> _Task requirements_: Go through the records below line by line, counting those that contain the word "operations"; answer with the count only.

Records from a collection
======

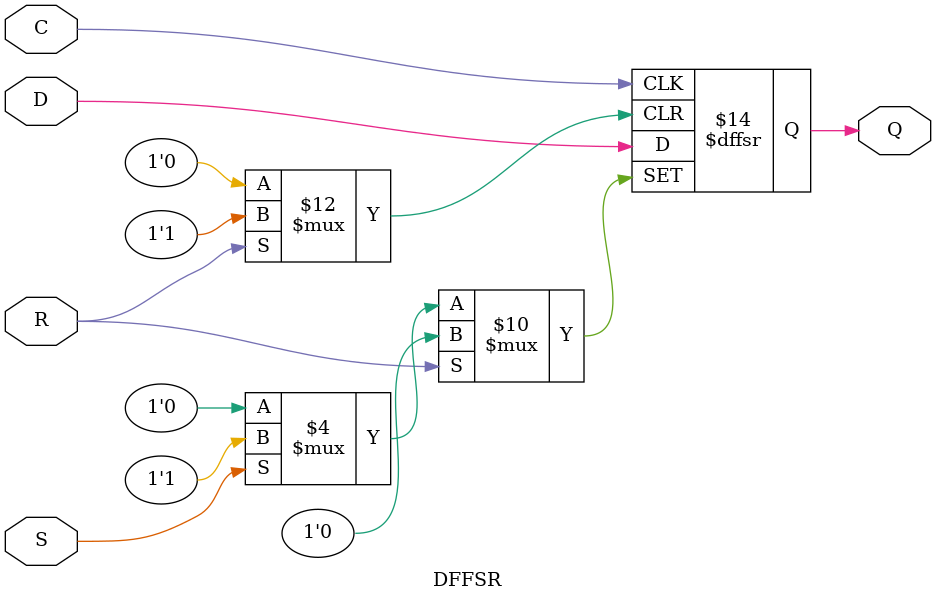
<source format=v>

`ifndef CMOS_CELLS
`define CMOS_CELLS


// BUF = buffer
// Is a single-input single-output gate,
// similar to NOT, that copies its input
// value to its output. In diagram
// gate has the following shape -[>-
module BUF(A, Y);
input A;
output Y;
assign Y = A;
endmodule

// Not gate or inversor
// Is a single-input single-output gate,
// opies its input value to its output with
// inversor. Shape -[>o-
module NOT(A, Y);
input A;
output Y;
assign Y = ~A;
endmodule

// Not and = NAND
// NAND is the result of the negation
// of the AND operator. Where or means
// if two of the two inputs are HIGH
// output HIGH.
module NAND(A, B, Y);
input A, B;
output Y;
assign Y = ~(A & B);
endmodule

// Not or = NOR
// NOR is the result of the negation
// of the OR operator. Where or means
// if one of the two inputs is HIGH
// output HIGH.
module NOR(A, B, Y);
input A, B;
output Y;
assign Y = ~(A | B);
endmodule


// DFF =  D-type flip-flop = Data type flip-flop
// Flip Flop is a two-state (bi-stable) device, which serves as
// basic memory for sequential logic operations.
module DFF(C, D, Q);
input C, D;
output reg Q;
always @(posedge C)
	Q <= #6 D;
endmodule


// DFFSR =  D-type flip-flop set reset = Data type flip-flop set reset
// Flip Flop is a two-state (bi-stable) device, which serves as
// basic memory for sequential logic operations. Whit set reset
module DFFSR(C, D, Q, S, R);
input C, D, S, R;
output reg Q;
always @(posedge C, posedge S, posedge R)
	if (S)
		Q <= 1'b1;
	else if (R)
		Q <= 1'b0;
	else
		Q <= D;
endmodule
`endif

</source>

======

> _Response_: 2